(Collected data)
_ _ _ _ _ _ _

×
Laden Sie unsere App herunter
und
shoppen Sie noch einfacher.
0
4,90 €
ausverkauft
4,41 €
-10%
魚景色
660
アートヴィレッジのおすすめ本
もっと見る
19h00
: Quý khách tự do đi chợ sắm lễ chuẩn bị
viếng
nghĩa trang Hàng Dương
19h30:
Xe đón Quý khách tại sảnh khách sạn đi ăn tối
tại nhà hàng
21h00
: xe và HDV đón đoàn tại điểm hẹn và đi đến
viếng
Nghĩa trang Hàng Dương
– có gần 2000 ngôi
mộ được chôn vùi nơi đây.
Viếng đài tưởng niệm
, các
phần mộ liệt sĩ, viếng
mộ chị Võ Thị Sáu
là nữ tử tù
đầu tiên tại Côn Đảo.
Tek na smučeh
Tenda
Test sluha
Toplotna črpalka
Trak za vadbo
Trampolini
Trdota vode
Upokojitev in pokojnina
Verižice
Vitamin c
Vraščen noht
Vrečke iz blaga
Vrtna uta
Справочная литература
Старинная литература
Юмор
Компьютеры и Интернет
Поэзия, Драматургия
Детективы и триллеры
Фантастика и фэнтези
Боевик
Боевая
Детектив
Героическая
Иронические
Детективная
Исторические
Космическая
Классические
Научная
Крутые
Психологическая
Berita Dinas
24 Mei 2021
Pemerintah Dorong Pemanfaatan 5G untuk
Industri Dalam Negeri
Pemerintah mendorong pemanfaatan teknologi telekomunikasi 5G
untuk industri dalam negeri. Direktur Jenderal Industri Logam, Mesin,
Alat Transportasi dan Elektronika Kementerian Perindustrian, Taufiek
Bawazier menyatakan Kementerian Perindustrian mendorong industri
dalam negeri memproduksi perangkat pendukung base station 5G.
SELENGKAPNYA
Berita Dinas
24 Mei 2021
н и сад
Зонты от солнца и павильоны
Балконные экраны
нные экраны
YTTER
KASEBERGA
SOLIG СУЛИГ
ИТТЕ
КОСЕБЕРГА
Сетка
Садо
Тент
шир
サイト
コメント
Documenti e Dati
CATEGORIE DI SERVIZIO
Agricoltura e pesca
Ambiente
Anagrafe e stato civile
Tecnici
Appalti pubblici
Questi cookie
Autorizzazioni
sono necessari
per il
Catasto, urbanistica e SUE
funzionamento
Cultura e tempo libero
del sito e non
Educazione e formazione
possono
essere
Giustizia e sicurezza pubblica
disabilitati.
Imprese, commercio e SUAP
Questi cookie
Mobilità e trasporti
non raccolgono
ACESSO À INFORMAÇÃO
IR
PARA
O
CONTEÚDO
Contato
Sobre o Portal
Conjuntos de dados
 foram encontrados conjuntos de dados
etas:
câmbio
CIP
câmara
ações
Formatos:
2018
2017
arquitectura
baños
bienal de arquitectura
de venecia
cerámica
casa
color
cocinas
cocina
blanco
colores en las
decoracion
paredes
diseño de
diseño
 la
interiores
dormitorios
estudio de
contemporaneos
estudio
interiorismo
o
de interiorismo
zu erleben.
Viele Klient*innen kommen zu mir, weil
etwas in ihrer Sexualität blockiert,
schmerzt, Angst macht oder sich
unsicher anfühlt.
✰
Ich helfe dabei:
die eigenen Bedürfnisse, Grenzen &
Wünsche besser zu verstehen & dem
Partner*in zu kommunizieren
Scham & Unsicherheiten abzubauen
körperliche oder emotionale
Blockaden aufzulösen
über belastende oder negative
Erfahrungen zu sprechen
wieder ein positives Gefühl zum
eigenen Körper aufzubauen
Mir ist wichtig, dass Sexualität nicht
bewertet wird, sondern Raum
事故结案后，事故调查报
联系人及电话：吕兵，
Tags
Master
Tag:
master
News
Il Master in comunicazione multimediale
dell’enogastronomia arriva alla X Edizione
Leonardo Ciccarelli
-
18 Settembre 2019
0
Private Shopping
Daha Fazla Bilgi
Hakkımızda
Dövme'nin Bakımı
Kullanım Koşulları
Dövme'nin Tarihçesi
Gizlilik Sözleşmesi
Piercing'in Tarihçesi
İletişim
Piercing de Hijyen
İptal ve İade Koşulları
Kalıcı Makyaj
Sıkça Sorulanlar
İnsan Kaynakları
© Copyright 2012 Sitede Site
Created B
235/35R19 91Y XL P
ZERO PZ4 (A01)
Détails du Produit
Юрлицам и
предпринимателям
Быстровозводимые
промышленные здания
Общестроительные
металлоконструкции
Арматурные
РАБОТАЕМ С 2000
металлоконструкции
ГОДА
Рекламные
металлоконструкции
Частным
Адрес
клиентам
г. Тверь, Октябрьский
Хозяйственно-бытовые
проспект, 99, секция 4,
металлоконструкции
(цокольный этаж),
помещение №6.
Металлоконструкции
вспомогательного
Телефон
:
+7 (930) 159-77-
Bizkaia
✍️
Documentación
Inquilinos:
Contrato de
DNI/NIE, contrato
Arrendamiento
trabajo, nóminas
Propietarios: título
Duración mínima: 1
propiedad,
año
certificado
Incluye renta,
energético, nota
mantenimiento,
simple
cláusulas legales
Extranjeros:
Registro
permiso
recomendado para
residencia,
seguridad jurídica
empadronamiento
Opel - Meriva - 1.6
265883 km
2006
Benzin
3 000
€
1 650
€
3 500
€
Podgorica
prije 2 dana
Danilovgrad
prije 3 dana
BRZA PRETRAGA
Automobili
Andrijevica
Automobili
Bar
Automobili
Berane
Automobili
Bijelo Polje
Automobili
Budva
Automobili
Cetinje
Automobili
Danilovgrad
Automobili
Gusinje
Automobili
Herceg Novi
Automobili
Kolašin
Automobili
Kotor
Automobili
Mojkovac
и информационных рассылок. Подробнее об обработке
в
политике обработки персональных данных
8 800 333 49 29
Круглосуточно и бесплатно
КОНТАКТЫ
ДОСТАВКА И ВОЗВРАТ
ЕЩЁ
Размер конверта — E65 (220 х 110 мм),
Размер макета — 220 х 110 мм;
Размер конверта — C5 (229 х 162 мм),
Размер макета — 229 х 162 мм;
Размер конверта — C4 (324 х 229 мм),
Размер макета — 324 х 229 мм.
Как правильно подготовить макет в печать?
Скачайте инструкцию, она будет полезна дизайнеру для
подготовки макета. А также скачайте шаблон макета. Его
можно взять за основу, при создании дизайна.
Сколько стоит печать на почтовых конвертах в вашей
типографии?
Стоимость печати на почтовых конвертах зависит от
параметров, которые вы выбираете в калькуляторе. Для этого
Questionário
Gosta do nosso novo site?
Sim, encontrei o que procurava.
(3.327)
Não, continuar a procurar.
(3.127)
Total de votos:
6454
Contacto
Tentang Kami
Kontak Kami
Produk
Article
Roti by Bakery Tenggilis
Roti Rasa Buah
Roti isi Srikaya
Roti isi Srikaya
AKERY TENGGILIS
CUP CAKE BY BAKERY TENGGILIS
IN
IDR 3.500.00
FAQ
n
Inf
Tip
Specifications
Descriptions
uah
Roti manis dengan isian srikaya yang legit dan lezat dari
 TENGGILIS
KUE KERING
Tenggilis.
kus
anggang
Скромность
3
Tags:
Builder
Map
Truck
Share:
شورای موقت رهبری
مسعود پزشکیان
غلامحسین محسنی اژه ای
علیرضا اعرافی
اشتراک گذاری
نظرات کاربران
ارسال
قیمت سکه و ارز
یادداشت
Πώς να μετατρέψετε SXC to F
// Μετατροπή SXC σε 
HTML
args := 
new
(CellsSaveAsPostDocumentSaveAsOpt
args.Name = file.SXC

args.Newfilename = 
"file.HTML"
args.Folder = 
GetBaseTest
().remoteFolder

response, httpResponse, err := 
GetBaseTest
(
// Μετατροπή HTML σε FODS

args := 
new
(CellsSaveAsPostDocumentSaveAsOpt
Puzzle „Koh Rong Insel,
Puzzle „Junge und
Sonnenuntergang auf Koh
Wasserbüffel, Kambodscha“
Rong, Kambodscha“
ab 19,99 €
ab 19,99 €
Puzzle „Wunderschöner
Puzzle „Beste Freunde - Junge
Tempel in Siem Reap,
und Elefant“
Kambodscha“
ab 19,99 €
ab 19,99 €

_ _ _ _ _ _ _

### Exercise objective
Copy out each line of the data in which the word "Koşulları" appears.

### Exercise output
Kullanım Koşulları
İptal ve İade Koşulları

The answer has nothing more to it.